On a stealth you normally carry a sponge etc....lift and slide onto the rear day hatch...flop it out and piss into bucket seat or wide mouth bass....empty over board or sponge out then rinse with saltwater....then slide forward back in bucket and away you go...zimmmple


----------



## Squidley (May 8, 2010)

I'll try and wait til I have my own to practice that, Baggs :lol:


----------



## Stealthfisha (Jul 21, 2009)

Hahaha feel free to piss on my kayak this sunday if the wind holds out.....just after lunch seems like there is a hole shot...then it ramps up again....hope you like getting wet...tides have been 2.7m and that means no beach....only happens so often a year....lots of wind.....I wont be going in...ill cook the snags and watch hehehehehh


----------



## spork (Jan 21, 2012)

Fsck said:


> ...snip... and if i should purchase a braumeister 20.


Definately!


----------



## jbonez (Jul 9, 2013)

I got a length of flexible tube for pissing. Its a real beauty.

Doubles as a snorkel.


----------



## spork (Jan 21, 2012)

jbonez said:


> I got a length of flexible tube for pissing. Its a real beauty.
> 
> Doubles as a snorkel.


Same here - but how did you learn to breathe through it?


----------



## Geoffw (Jan 23, 2011)

There is definitely something about self draining yaks. Good luck Sunday.


----------



## anselmo (Aug 26, 2008)

spork said:


> jbonez said:
> 
> 
> > I got a length of flexible tube for pissing. Its a real beauty.
> ...


step 1 - put it in your mouth
step 2 - gag
step 3 - wash it
step 4 - put it in your mouth
step 5 - breath


----------



## Stealthfisha (Jul 21, 2009)

anselmo said:


> spork said:
> 
> 
> > jbonez said:
> ...


Heheheheheheheheeh


----------



## Murphysegg (Oct 21, 2010)

Add another 1 to the Lovig list.
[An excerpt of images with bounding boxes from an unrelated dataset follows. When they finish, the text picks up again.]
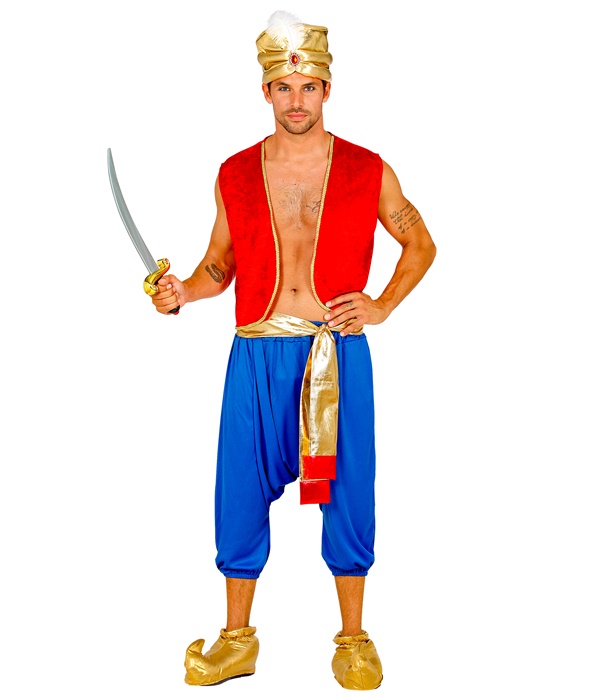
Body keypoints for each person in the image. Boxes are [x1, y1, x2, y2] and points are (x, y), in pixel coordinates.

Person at [150, 11, 436, 691]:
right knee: (238, 491)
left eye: (309, 87)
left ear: (327, 89)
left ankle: (354, 639)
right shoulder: (235, 173)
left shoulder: (368, 168)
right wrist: (183, 291)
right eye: (284, 87)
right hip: (256, 354)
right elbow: (219, 265)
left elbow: (421, 244)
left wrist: (381, 305)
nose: (297, 100)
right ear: (266, 92)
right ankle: (236, 641)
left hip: (337, 351)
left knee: (349, 490)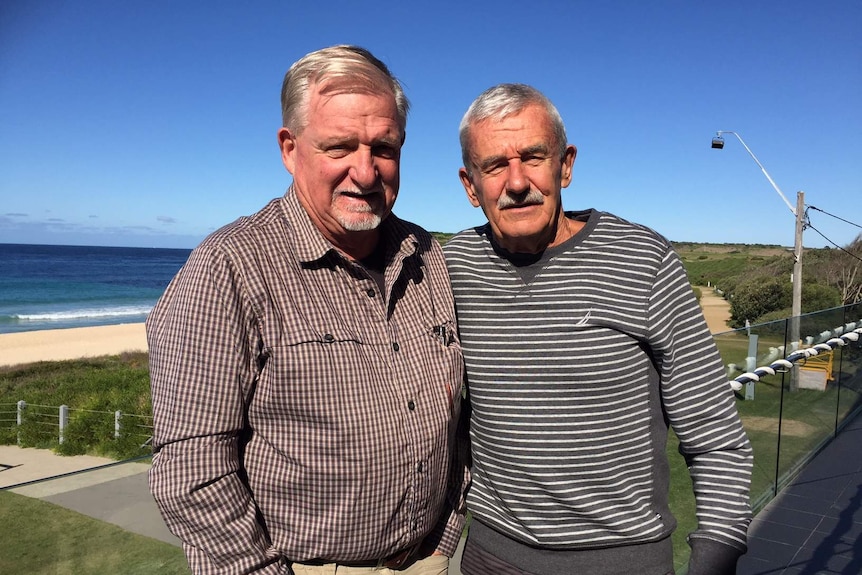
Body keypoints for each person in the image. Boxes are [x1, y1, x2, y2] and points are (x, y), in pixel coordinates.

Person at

Took ownership of a pair today.

I'm about a 33" waist with short legs & contrary to the sizing on the SLH website, a Small size is perfect for me even with a shirt & fleece layer tucked inside the waistband. Not at all constrictive.

As Geoff states i'll need to up the size of my footwear but I'm looking forward to fishing the winter season with a pair of these in my arsenal.
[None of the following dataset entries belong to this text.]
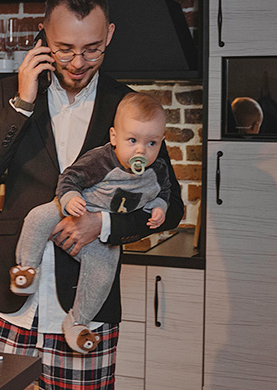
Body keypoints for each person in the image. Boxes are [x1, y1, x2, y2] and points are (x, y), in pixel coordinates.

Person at [0, 0, 184, 387]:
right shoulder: (10, 94)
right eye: (64, 48)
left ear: (110, 35)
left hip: (83, 314)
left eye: (93, 49)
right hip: (8, 305)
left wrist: (104, 225)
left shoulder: (131, 108)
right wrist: (23, 105)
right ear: (44, 35)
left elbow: (172, 206)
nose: (79, 62)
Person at [9, 92, 172, 354]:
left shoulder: (158, 170)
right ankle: (26, 269)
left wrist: (160, 208)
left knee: (102, 273)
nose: (141, 150)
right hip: (72, 209)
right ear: (114, 137)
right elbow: (70, 177)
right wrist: (70, 197)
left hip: (100, 234)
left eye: (151, 143)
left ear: (161, 141)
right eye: (132, 141)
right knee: (37, 217)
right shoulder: (102, 159)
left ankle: (77, 322)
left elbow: (165, 193)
Looking at the invoice it indicates the were dispatched by Josh Holmes so i hope some of his Mojo came with them


----------



## laneends (Jan 25, 2013)

Murphysegg said:


> Add another 1 to the Lovig list. Took ownership of a pair today.
> 
> I'm about a 33" waist with short legs & contrary to the sizing on the SLH website, a Small size is perfect for me even with a shirt & fleece layer tucked inside the waistband. Not at all constrictive.
> 
> ...


Dont tuck your tops inside waist band. If you get a good soaking it will wick its way down until you get a wet bum.

To keep warm wear thermals and/or trackies under rather than just regular pants.

With Lovigs, thick socks and neoprene booties feels like I'm wearing PJs and slippers they are that comfy. Though with a chilly wind wet booties act like evaporative coolers rather than intended wet wetsuit warmers as they they are insulated from skin, so may look into free draining shoes to see if thats any better


----------



## Fsck (Dec 25, 2013)

Firstly, thanks for all the suggestions. Some pretty cool looking kit out there.

In the end, i purchased the lovigs. Based on the guidance, grabbed the mediums and they fit well enough. Used em the once so far and no wukkas.

Also put down a deposit on a new stealth profisha 475 today. Chasing chuna in summer i hope.


----------